Chelsea Hart Melcher

“Her voice is like a cello, with such a deep and beautiful resonance!” – Libby Larsen

“The climaxes are wonderfully secure and exciting to hear. . . and what is also wonderful is her dramatic involvement, which is total — she lives every line.” – Roger Pines (Lyric Opera of Chicago)
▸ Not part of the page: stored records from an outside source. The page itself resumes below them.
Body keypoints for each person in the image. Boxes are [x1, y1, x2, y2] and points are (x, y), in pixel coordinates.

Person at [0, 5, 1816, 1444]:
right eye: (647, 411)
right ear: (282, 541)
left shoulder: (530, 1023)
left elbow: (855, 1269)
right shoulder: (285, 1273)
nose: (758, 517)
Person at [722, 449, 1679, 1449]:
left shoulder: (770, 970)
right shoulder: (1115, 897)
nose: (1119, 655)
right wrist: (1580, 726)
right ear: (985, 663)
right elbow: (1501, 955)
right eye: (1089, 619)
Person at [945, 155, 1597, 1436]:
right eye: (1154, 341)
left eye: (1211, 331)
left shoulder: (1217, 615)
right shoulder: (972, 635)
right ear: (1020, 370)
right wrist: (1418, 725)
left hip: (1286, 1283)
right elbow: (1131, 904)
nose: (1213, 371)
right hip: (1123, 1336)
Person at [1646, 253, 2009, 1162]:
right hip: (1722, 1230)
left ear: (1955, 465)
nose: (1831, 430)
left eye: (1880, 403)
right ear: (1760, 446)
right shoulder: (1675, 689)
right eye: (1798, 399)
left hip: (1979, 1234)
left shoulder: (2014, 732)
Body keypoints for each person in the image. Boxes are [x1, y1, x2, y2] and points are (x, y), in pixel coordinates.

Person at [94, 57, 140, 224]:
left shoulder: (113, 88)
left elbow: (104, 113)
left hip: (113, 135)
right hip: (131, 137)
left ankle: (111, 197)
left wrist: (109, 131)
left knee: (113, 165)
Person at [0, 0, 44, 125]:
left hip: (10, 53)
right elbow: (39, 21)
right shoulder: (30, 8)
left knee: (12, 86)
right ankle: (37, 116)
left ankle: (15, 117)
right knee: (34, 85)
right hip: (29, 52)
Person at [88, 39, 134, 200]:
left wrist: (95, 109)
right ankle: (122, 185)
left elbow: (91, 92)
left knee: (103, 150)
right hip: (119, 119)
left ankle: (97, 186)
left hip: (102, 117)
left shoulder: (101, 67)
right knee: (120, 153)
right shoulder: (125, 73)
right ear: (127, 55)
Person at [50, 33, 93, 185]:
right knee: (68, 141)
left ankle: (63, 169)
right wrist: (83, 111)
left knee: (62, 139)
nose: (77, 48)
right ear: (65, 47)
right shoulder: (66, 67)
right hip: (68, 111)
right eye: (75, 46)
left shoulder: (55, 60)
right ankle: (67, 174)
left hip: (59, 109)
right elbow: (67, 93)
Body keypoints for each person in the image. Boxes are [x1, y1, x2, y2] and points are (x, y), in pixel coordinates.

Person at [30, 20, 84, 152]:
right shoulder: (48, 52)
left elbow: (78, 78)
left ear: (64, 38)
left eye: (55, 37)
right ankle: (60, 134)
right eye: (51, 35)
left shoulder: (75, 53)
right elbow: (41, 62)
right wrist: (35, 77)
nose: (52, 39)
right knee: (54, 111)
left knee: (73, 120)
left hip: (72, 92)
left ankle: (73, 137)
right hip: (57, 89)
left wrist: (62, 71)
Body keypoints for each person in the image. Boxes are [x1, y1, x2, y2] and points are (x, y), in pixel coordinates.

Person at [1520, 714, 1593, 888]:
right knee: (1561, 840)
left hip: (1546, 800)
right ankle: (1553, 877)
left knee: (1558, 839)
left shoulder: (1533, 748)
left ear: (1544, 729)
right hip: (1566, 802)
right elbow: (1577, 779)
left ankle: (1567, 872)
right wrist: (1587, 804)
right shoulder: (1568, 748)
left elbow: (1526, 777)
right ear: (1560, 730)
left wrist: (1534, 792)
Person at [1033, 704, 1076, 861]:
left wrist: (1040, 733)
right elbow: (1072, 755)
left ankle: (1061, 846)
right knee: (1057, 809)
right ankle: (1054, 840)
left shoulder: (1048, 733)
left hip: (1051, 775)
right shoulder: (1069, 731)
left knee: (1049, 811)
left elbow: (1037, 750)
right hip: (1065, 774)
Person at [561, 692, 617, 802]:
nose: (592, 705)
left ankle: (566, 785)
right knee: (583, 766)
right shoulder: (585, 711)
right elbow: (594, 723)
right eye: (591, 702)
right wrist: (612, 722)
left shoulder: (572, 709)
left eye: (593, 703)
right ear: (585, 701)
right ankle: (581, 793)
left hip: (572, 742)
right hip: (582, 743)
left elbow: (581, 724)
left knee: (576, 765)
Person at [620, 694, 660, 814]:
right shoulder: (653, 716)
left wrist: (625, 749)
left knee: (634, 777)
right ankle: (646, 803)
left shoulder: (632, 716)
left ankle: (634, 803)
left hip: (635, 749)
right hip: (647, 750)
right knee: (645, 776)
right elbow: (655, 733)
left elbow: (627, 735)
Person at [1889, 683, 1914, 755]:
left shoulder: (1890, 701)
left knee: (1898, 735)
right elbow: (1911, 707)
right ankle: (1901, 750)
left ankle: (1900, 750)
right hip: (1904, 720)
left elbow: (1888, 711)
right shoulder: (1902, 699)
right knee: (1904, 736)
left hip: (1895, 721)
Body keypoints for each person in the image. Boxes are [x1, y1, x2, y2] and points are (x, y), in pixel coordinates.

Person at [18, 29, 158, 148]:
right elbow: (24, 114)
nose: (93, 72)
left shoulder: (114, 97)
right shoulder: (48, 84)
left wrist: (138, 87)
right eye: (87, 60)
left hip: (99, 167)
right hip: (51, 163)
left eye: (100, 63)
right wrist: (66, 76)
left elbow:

Chelsea Hart Melcher has been described as “cooly captivating,” “ethereal and sublime,” and “a woman to be reckoned with” onstage. A national finalist in Sherrill Milnes’ “Opera Idol” competition, Melcher earned a Performance Diploma from the Indiana University Jacobs School of Music, a Master of Music from The Ohio State University, and a Bachelor of Music from Central Michigan University. She has worked with numerous symphonies and opera companies across the nation, and was the soprano soloist for the American premiere of Requiem Novum by Mårten Jansson. Melcher has also performed as soloist in Verdi’s Requiem, Strauss’ Vier Letzte Lieder, Handel’s Messiah, Beethoven’s Ninth Symphony, Mass in C and Choral Fantasy, Mahler’s Second Symphony, Dan Forrest’s Requiem for the Living, Michael Haydn’s Requiem in C, Mozart’s Requiem and Coronation Mass, and others. Her operatic roles include Micaëla and Frasquita in Carmen, Fiordiligi in Così fan tutte, Valencienne in The Merry Widow, Donna Elvira in Don Giovanni, Mimi and Musetta in La Bohème, Violetta and Annina in La Traviata, Nedda in I Pagliacci, Maria in The Sound of Music, Adina in L’Elisir d’amore, Suor Genovieffa in Suor Angelica, Butterfly in Madama Butterfly, Norina in Don Pasquale, Mariuccia in I Due Timidi, Female Chorus in The Rape of Lucretia, Lauretta in Gianni Schicchi, and Papagena in Die Zauberflöte. Melcher is director of Opera and Musical Theater at the Capital University Conservatory of Music, and serves on the faculty of Columbus Children’s Theatre. She is the Founder of Vocal Career Academy and Nerves Be Gone Academy, and Co-Founder with her husband Paul Melcher of Red School of Music in suburban Columbus.